When I plug in an external USB drive (formatted as exFAT), it will sometimes be mounted in the user folder as /media/USER/ssd1 and everything writes and reads correctly. Though, it will sometimes mount as /media/5FA5-1920. When it mounts in this way, writing will not work correctly. For example, attempting to rsync to that device will result in errors such as

rsync: chgrp "/media/5FA5-1920/Log_dump" failed: Operation not permitted (1)
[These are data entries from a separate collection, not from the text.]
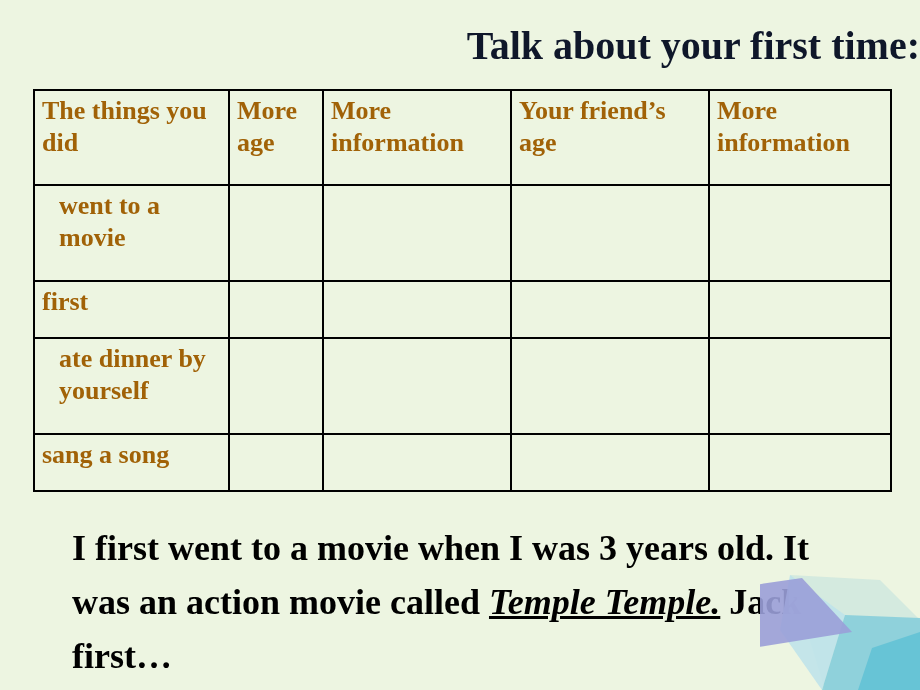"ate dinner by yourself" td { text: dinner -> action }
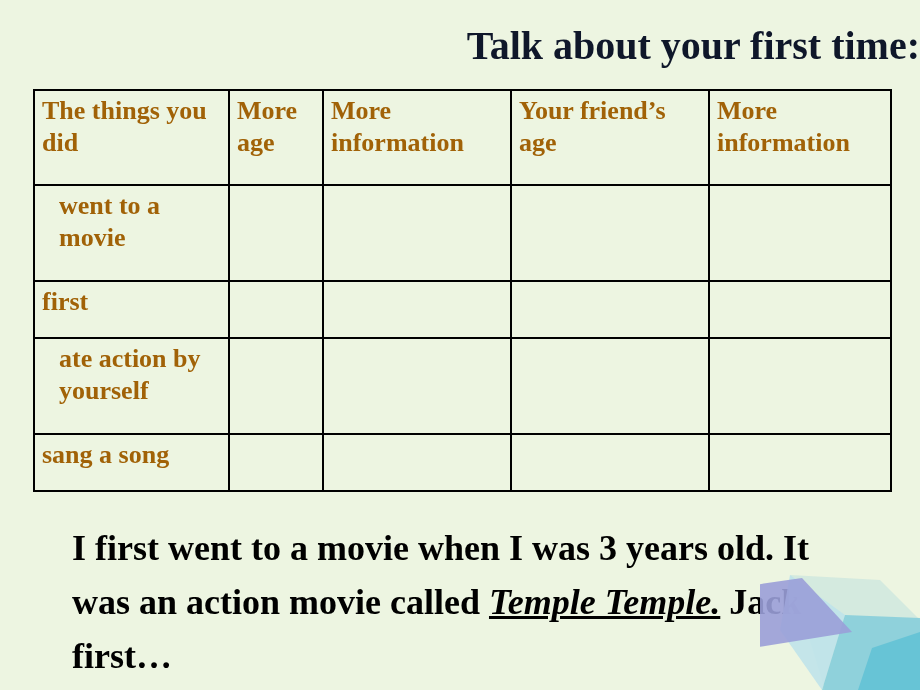"Temple Temple." span.ttl { text: Temple Temple -> Shaolin Shaolin }
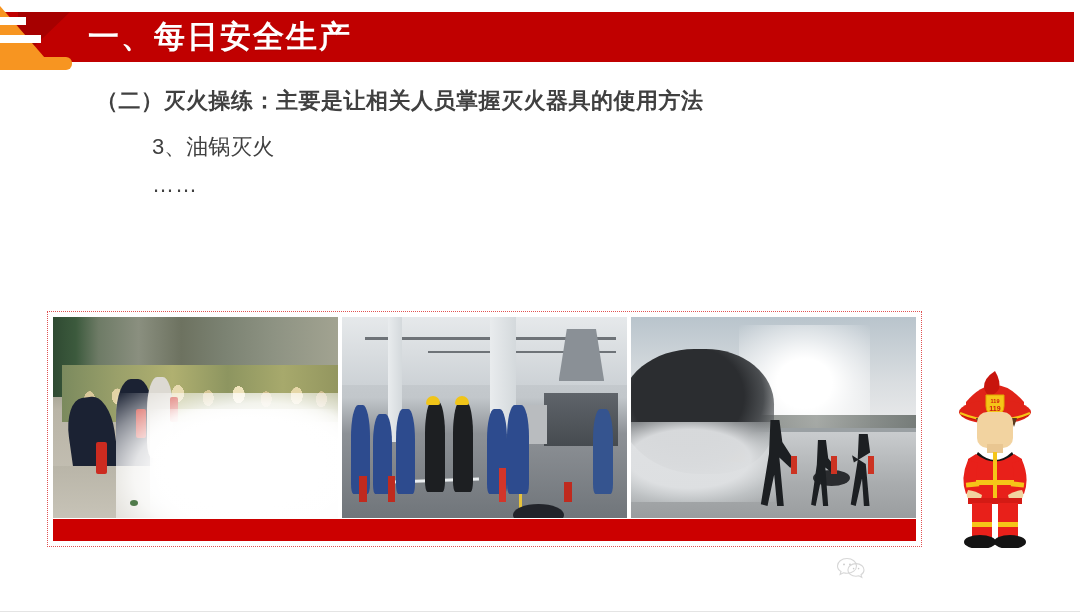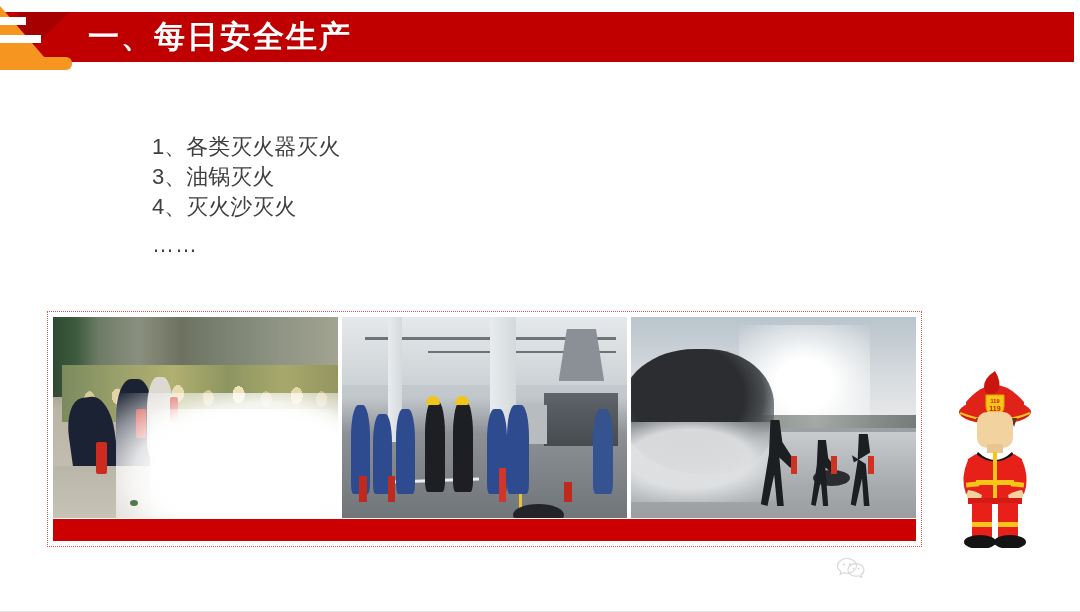"（二）灭火操练：主要是让相关人员掌握灭火器具的使用方法" div.subtitle { html: none -> <div>（二）灭火操练：主要是让相关人员掌握灭火器具的使用方法</div> }
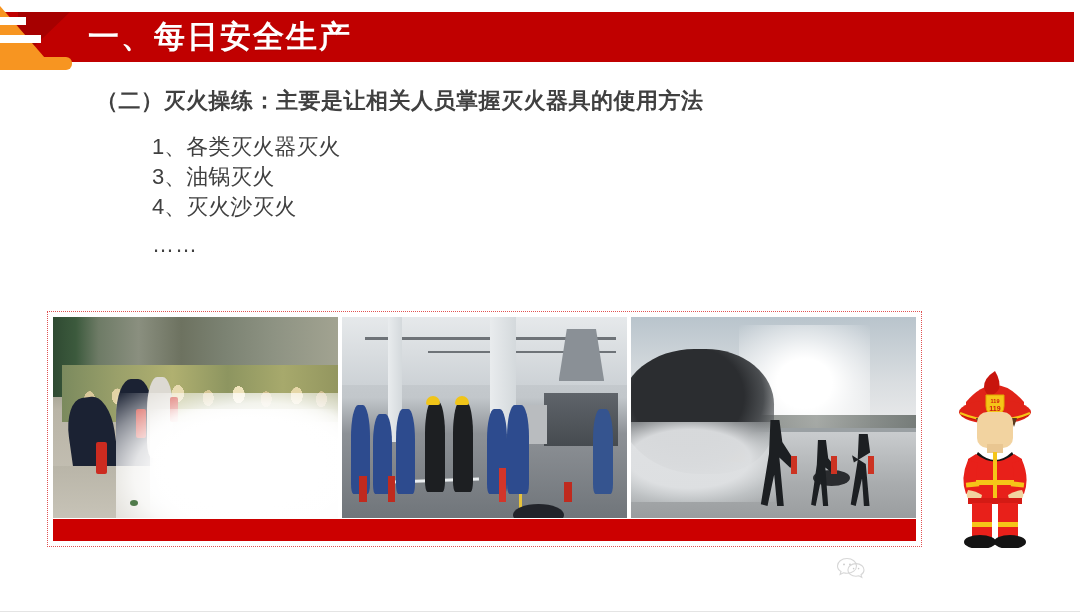"1、各类灭火器灭火" div.list-item { html: <div>1、各类灭火器灭火</div> -> none }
It will continue to “write” but at the end of the operation, only the directory structure is present, none of the files.

Here’s the DMESG:

[ 1372.243918] usb 2-4: new SuperSpeed USB device number 13 using tegra-xusb
[ 1372.264692] usb 2-4: New USB device found, idVendor=0781, idProduct=558c
[ 1372.264704] usb 2-4: New USB device strings: Mfr=2, Product=3, SerialNumber=1
[ 1372.264711] usb 2-4: Product: Extreme SSD
[ 1372.264718] usb 2-4: Manufacturer: SanDisk
[ 1372.264726] usb 2-4: SerialNumber: 323032375032343030383437
[ 1372.270680] scsi host2: uas
[ 1372.271769] scsi 2:0:0:0: Direct-Access     SanDisk  Extreme SSD      1012 PQ: 0 ANSI: 6
[ 1372.332938] sd 2:0:0:0: [sda] Spinning up disk...
[ 1372.333669] scsi 2:0:0:1: Enclosure         SanDisk  SES Device       1012 PQ: 0 ANSI: 6
[ 1373.359619] .
[ 1374.383620] .
[ 1374.383875] ready
[ 1374.384125] sd 2:0:0:0: [sda] 3907028992 512-byte logical blocks: (2.00 TB/1.82 TiB)
[ 1374.384303] sd 2:0:0:0: [sda] 4096-byte physical blocks
[ 1374.385118] sd 2:0:0:0: [sda] Write Protect is off
[ 1374.385226] sd 2:0:0:0: [sda] Mode Sense: 67 00 10 08
[ 1374.385516] sd 2:0:0:0: [sda] Write cache: disabled, read cache: enabled, supports DPO and FUA
[ 1374.412464]  sda: sda1
[ 1374.414739] sd 2:0:0:0: [sda] Write cache: enabled, read cache: enabled, supports DPO and FUA
[ 1374.415057] sd 2:0:0:0: [sda] Attached SCSI disk

please remove the etc/udev/rules.d/99-nv-ufs-mount.rules and it should mount to the correct path.

FYI, a good way to deactivate that udev file is to compress it:
sudo bzip2 /etc/udev/rules.d/99-nv-ufs-mount.rules
…and if you decompress it later with bunzip2, then the file will activate again.